───── Selected excerpt

Are you sure it's bias, or does the balance
of categories reflect the data on which the
classifier will be evaluated? In which case it's
what we'd call an imbalance.
There are two issues you run into with serious
data imbalance. First, if it's language data,
you won't see some character sequences/tokens in
the training data for categories with little data.
That makes it look like they're predictive of
the larger category. You can mitigate this somewhat
by stoplisting -- removing low count tokens.
Second, the basic mechanism behind logistic
regression estimation weights the errors equally
for each training instance. Thus it in some sense
tries harder on the bigger categories, because
there's more weight on the category itself.
I'm afraid we don't have weighted training, which
is one way to deal with this. A crude approximation
is to duplicate the small category instances one or
more times and add those to the training data. If you
add five training instances for every example, that
instance gets upweighted by five. That will let
you bring the whole thing into balance, but can lead
to a lot of variance in the estimate due to the
artificially inflated low counts.
What we wind up doing in practice is that we usually
have a big pile of unlabeled data. So we'll run
the classifier trained on the imbalanced training data
and cherry pick out highly rated documents for the
underrrepresented category and add them to the training
data. It requires more manual supervision, but it's
usually worth it if you're looking for high recall
and precision in the smaller categories. You should
make sure to keep the rejected highly-ranked examples,
too -- they help the classifier learn the diffeence between
one category and another.
- Bob Carpenter
On 9/12/11 3:56 PM, Yogesh wrote:
> I am using the LogisticRegressionClassifier for multi-class classification.
> There is a lot of bias in my train data; few categories have way more train
> documents than the others.
> Is there a way to correct this bias to get more accurate results? Does the
> API have a Class for this?
> - Yogesh
> [Non-text portions of this message have been removed]

──────────

• _Problem description_
Transcribe the passage of the imbalanced-training-data thread verbatim, from "Second, the basic" to "inflated low counts.".

───── Provided material

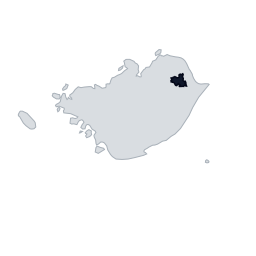 location of Chuncheon-si, Gangwon, South Korea, rotated 63°
{"feature_id": "91817680B67839742247787", "entity_name": "Chuncheon-si", "entity_type": "district", "adm_level": 2, "iso_a3": "KOR", "parent_name": "South Korea", "parent_adm1": "Gangwon", "projection": "albers", "projection_center": [127.767, 37.873], "detail": "fine", "context": "in_parent", "style": "filled", "palette": "ink", "viewbox_px": 256, "rotation_deg": 63, "n_neighbors": 0, "source": "geoboundaries", "source_scale": "gbopen_adm2", "svg_char_len": 4432}
<svg xmlns="http://www.w3.org/2000/svg" viewBox="0 0 256 256"><g transform="rotate(63 128 128)"><path d="M79.4,64.4L80.2,63.8L80.3,62.9L80.3,59.8L82.7,57.8L86.1,53.5L87.7,51.1L89.6,48.9L91.8,47.5L93.9,46.8L97.2,46.5L103.6,46.8L104.8,46.5L109.3,46.3L110.3,46.7L113.5,47.0L117.1,46.7L118.9,46.0L120.6,44.9L122.0,43.0L123.5,39.3L125.1,36.4L126.0,35.9L132.7,51.1L139.0,60.9L144.5,67.9L152.3,81.5L154.7,88.8L155.0,93.4L156.4,99.6L155.4,103.2L155.8,108.9L155.4,111.8L154.5,113.9L154.5,118.0L154.8,120.2L154.9,123.1L155.6,124.2L156.5,124.6L157.9,123.6L159.6,123.1L159.4,126.6L157.4,135.5L155.7,142.0L153.3,147.6L150.2,152.8L146.4,154.9L143.7,155.6L138.5,156.0L134.3,155.1L130.6,155.8L129.1,156.9L128.1,158.7L128.9,161.6L128.8,163.7L127.2,163.5L124.1,162.3L120.6,162.2L119.0,161.6L117.4,158.6L115.7,158.7L112.8,160.5L108.4,160.9L106.8,161.8L106.3,163.1L106.9,164.6L109.2,166.7L108.4,168.8L106.1,169.8L104.2,167.3L103.0,164.7L101.7,164.6L99.7,165.3L99.3,168.0L100.2,169.9L101.8,172.0L99.6,174.5L99.0,176.3L97.4,177.5L93.2,174.7L93.8,172.7L95.6,170.8L95.9,168.8L95.3,167.6L89.2,172.6L85.4,178.3L83.4,177.8L82.6,176.4L81.4,175.8L77.3,179.4L76.5,182.3L75.0,182.4L74.4,181.2L74.4,178.5L73.7,176.3L69.6,173.0L67.7,170.1L68.8,168.5L72.2,169.4L75.0,169.4L74.5,168.0L73.6,167.3L75.4,166.6L77.0,165.1L75.7,164.6L73.8,165.5L72.2,165.0L71.6,161.3L69.7,157.5L68.7,153.7L70.7,151.6L71.7,148.3L73.6,143.6L74.5,142.0L77.0,140.9L77.9,139.7L76.5,139.0L74.4,138.4L74.4,137.1L75.9,136.3L77.6,134.8L80.8,133.0L81.9,129.5L80.9,128.6L79.0,127.7L79.4,126.0L80.3,124.6L80.0,123.8L77.6,121.5L76.1,119.4L76.6,117.0L76.3,113.5L76.6,110.4L76.5,108.8L75.4,105.1L74.9,101.4L73.4,101.9L72.2,102.8L67.9,101.5L66.5,101.4L66.0,98.6L67.6,95.3L71.3,92.4L73.4,92.0L75.0,90.8L77.5,90.4L80.5,92.4L83.1,92.9L84.6,96.4L85.5,97.1L85.7,95.8L87.8,94.3L88.3,93.2L87.9,92.6L85.4,92.0L83.2,87.6L83.0,85.7L82.2,84.5L83.4,81.1L80.9,77.1L79.7,75.8L79.9,72.3L78.6,70.0L77.9,68.8L77.4,66.6L77.8,65.7L79.0,65.3L79.4,64.4ZM68.7,219.4L67.4,220.1L66.2,219.6L65.9,219.3L64.5,217.3L64.1,216.3L65.1,214.4L69.1,211.3L79.4,208.4L81.2,208.3L85.2,209.7L86.0,212.1L85.3,214.2L84.3,215.6L79.6,217.9L76.0,219.0L68.7,219.4ZM137.1,166.0L134.5,168.1L130.9,165.4L130.1,163.8L132.7,161.5L135.0,158.9L136.5,158.7L137.1,166.0ZM118.2,165.9L117.9,169.2L115.9,169.4L114.7,167.3L113.5,168.3L112.8,168.3L111.8,165.7L111.7,163.6L114.0,162.0L115.4,162.9L117.4,163.4L118.2,165.9ZM66.7,180.4L64.9,180.9L63.9,179.7L63.2,179.3L63.6,177.8L66.6,174.8L67.2,173.8L69.9,174.5L70.9,176.1L69.6,178.5L66.7,180.4ZM76.3,65.9L76.1,70.4L74.6,70.2L73.6,69.7L73.2,68.9L72.2,64.7L73.4,63.0L75.6,64.4L76.3,65.9ZM65.1,168.1L64.8,168.9L63.5,168.6L62.3,166.3L61.9,164.4L60.6,163.4L62.6,161.8L65.1,164.7L65.1,168.1ZM72.9,108.3L72.5,110.4L70.7,109.0L70.3,104.1L72.1,105.6L72.9,108.3ZM194.9,73.5L193.7,74.6L192.3,73.6L192.0,72.5L192.8,71.6L194.5,71.0L195.4,71.8L194.9,73.5ZM81.3,181.5L81.7,183.1L79.5,182.8L78.3,181.2L78.5,179.9L79.8,179.7L81.3,181.5ZM110.7,172.4L110.4,173.5L109.0,171.9L110.4,170.1L110.7,172.4Z" fill="#d9dde1" stroke="#a8b0b8" stroke-width="1"/><path d="M117.2,56.8L116.7,56.7L116.3,56.8L116.2,57.0L115.9,57.3L115.8,57.2L115.7,57.0L115.7,56.9L115.6,56.7L115.3,56.3L114.8,56.3L114.6,56.7L114.2,56.9L113.8,56.8L113.5,56.2L113.5,55.8L112.2,55.8L112.1,56.2L112.0,56.7L111.9,57.0L111.5,57.2L110.5,57.4L110.3,57.3L109.8,56.8L109.5,56.6L109.0,56.3L108.9,56.5L108.4,56.5L108.3,56.3L107.8,56.2L107.1,56.3L106.8,55.9L106.5,55.6L105.9,55.4L105.8,55.1L105.7,54.7L105.1,54.6L104.5,54.6L104.5,55.1L104.9,55.4L104.9,55.8L104.7,56.4L104.3,56.6L103.8,57.2L103.7,57.2L103.9,58.5L104.3,58.7L105.0,58.8L105.6,59.2L105.9,59.6L105.9,60.5L105.8,60.8L105.6,61.5L105.0,61.9L104.5,62.1L104.2,62.5L103.5,62.9L103.6,63.4L103.6,63.9L103.3,64.5L103.3,64.8L103.9,65.3L103.7,65.8L103.2,66.3L103.0,66.9L103.6,67.0L104.1,67.0L104.2,66.9L104.5,66.8L105.0,67.1L105.2,67.7L105.5,68.4L105.9,68.4L106.1,68.0L106.4,67.8L106.7,68.2L106.8,67.9L107.1,67.9L107.5,67.6L107.8,67.0L108.4,66.5L109.0,66.3L109.7,66.3L110.3,66.3L111.1,66.3L111.7,66.1L112.1,65.8L112.3,65.3L112.2,64.9L111.6,64.3L111.5,64.0L111.4,63.4L111.3,63.0L111.4,62.7L111.8,62.8L112.1,63.0L112.4,63.0L112.9,62.9L113.1,62.5L113.1,62.2L113.5,62.3L113.9,62.7L114.0,63.0L114.3,63.3L114.6,63.0L114.7,62.7L114.8,62.3L115.0,61.7L115.3,61.4L115.5,60.9L115.6,60.6L115.8,60.1L116.2,59.5L115.8,59.2L115.7,58.0L116.7,57.5L116.8,57.3L117.0,57.1L117.2,56.8Z" fill="#0f172a" stroke="#020617" stroke-width="1.5"/></g></svg>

──────────

• _Task output_
Second, the basic mechanism behind logistic
regression estimation weights the errors equally
for each training instance. Thus it in some sense
tries harder on the bigger categories, because
there's more weight on the category itself.
I'm afraid we don't have weighted training, which
is one way to deal with this. A crude approximation
is to duplicate the small category instances one or
more times and add those to the training data. If you
add five training instances for every example, that
instance gets upweighted by five. That will let
you bring the whole thing into balance, but can lead
to a lot of variance in the estimate due to the
artificially inflated low counts.